INFORMATION PROVIDED ▸

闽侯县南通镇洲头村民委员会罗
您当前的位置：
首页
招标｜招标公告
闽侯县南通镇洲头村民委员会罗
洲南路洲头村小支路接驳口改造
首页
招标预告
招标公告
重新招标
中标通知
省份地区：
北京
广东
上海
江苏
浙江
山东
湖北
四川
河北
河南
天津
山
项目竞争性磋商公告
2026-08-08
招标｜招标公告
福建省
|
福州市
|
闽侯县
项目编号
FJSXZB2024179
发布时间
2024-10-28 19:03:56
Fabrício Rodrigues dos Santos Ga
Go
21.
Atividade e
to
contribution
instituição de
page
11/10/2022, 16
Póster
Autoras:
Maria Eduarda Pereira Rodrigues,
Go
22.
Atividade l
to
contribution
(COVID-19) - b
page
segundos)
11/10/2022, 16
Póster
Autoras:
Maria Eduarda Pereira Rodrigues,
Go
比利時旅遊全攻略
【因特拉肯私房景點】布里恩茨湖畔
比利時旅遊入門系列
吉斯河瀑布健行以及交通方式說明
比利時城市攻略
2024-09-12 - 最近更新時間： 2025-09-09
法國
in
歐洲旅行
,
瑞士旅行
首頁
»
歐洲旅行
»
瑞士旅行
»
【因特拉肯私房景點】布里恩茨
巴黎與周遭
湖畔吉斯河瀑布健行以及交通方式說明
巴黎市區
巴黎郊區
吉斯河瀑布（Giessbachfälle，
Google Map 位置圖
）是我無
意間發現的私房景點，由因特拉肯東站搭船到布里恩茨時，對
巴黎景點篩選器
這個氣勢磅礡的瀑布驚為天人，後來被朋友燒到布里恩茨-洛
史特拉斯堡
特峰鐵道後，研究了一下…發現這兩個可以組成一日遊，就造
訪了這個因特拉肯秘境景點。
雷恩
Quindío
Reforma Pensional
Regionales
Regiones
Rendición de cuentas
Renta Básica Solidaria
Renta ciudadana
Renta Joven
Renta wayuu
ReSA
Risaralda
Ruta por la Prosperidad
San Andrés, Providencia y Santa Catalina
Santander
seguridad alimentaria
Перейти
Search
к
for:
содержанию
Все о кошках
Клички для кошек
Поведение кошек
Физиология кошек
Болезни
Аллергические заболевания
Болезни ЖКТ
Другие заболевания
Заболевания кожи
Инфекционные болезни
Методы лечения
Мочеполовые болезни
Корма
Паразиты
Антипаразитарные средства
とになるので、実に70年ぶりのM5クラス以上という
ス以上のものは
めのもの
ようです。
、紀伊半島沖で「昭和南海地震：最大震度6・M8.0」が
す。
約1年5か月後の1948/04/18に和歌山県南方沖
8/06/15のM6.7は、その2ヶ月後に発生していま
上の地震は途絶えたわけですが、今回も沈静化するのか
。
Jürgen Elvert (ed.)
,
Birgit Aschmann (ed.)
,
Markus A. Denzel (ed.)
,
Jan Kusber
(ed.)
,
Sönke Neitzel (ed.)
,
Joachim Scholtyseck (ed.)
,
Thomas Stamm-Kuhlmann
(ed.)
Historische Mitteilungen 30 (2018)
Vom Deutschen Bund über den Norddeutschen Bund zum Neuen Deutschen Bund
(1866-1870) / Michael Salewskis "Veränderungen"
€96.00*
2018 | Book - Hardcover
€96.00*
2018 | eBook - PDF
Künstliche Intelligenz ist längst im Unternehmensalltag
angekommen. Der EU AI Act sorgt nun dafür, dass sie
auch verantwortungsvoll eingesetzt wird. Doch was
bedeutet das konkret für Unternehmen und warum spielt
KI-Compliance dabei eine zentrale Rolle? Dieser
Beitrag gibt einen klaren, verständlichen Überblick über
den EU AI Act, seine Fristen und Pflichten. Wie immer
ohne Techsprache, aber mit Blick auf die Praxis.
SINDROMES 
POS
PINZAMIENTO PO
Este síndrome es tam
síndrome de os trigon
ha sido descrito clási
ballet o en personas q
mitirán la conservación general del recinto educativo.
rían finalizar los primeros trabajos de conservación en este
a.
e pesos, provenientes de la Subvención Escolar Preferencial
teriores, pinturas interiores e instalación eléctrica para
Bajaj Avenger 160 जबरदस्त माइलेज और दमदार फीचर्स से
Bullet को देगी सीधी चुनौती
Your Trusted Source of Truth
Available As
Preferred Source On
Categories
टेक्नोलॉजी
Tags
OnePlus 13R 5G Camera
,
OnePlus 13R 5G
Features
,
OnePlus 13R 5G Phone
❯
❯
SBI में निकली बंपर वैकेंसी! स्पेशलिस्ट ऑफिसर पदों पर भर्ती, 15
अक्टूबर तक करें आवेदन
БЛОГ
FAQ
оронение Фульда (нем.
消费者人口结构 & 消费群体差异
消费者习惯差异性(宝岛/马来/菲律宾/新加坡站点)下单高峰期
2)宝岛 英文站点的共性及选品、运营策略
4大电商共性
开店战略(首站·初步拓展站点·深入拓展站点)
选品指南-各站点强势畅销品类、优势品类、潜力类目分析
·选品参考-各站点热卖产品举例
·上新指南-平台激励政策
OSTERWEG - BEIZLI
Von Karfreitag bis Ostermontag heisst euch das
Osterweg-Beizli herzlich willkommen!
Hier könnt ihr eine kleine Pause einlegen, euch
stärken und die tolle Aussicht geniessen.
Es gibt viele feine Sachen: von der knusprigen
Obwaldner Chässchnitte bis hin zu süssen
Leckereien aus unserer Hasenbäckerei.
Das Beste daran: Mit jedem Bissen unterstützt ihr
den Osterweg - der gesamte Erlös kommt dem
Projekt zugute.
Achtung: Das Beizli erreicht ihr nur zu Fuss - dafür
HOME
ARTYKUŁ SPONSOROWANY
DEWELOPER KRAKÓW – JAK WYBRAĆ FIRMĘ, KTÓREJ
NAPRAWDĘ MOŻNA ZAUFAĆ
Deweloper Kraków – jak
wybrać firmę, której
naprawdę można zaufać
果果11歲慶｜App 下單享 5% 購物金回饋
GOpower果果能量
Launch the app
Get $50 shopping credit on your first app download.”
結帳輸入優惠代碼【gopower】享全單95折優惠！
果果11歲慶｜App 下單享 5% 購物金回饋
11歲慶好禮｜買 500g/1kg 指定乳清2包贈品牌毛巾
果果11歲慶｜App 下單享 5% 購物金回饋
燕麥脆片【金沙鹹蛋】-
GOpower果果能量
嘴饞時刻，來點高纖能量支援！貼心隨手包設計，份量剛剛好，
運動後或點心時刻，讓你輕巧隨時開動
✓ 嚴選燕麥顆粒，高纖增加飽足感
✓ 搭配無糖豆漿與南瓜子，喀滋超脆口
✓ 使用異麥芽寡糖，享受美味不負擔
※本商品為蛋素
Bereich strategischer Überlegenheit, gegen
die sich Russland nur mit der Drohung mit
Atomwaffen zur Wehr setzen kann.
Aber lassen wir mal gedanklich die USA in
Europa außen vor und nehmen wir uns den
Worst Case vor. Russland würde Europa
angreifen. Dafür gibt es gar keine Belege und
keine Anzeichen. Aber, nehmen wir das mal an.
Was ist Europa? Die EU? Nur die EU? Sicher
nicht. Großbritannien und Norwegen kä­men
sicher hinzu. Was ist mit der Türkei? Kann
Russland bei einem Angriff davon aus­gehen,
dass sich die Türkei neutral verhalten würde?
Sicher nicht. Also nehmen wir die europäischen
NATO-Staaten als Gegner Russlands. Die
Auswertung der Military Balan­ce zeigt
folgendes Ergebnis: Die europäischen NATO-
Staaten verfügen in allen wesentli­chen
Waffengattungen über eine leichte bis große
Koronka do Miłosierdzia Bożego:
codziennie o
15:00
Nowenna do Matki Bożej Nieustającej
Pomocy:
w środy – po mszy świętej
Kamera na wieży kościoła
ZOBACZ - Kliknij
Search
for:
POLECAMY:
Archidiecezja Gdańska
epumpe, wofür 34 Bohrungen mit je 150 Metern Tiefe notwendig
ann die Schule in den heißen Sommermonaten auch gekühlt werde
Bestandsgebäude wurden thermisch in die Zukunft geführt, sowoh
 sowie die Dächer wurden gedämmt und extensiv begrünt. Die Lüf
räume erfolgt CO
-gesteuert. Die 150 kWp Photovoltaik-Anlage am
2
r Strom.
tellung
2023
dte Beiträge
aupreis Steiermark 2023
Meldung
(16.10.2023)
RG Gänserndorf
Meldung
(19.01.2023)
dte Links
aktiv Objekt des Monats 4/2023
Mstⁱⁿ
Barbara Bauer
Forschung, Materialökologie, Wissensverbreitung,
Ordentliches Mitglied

INSTRUCTIONS TO FOLLOW ▸ From the records above, extract exactly and only the lines that begin at the line with "e pesos, provenientes" and stop after the line with "Preferred Source On".

THE COMPLETED TASK ▸
e pesos, provenientes de la Subvención Escolar Preferencial
teriores, pinturas interiores e instalación eléctrica para
Bajaj Avenger 160 जबरदस्त माइलेज और दमदार फीचर्स से
Bullet को देगी सीधी चुनौती
Your Trusted Source of Truth
Available As
Preferred Source On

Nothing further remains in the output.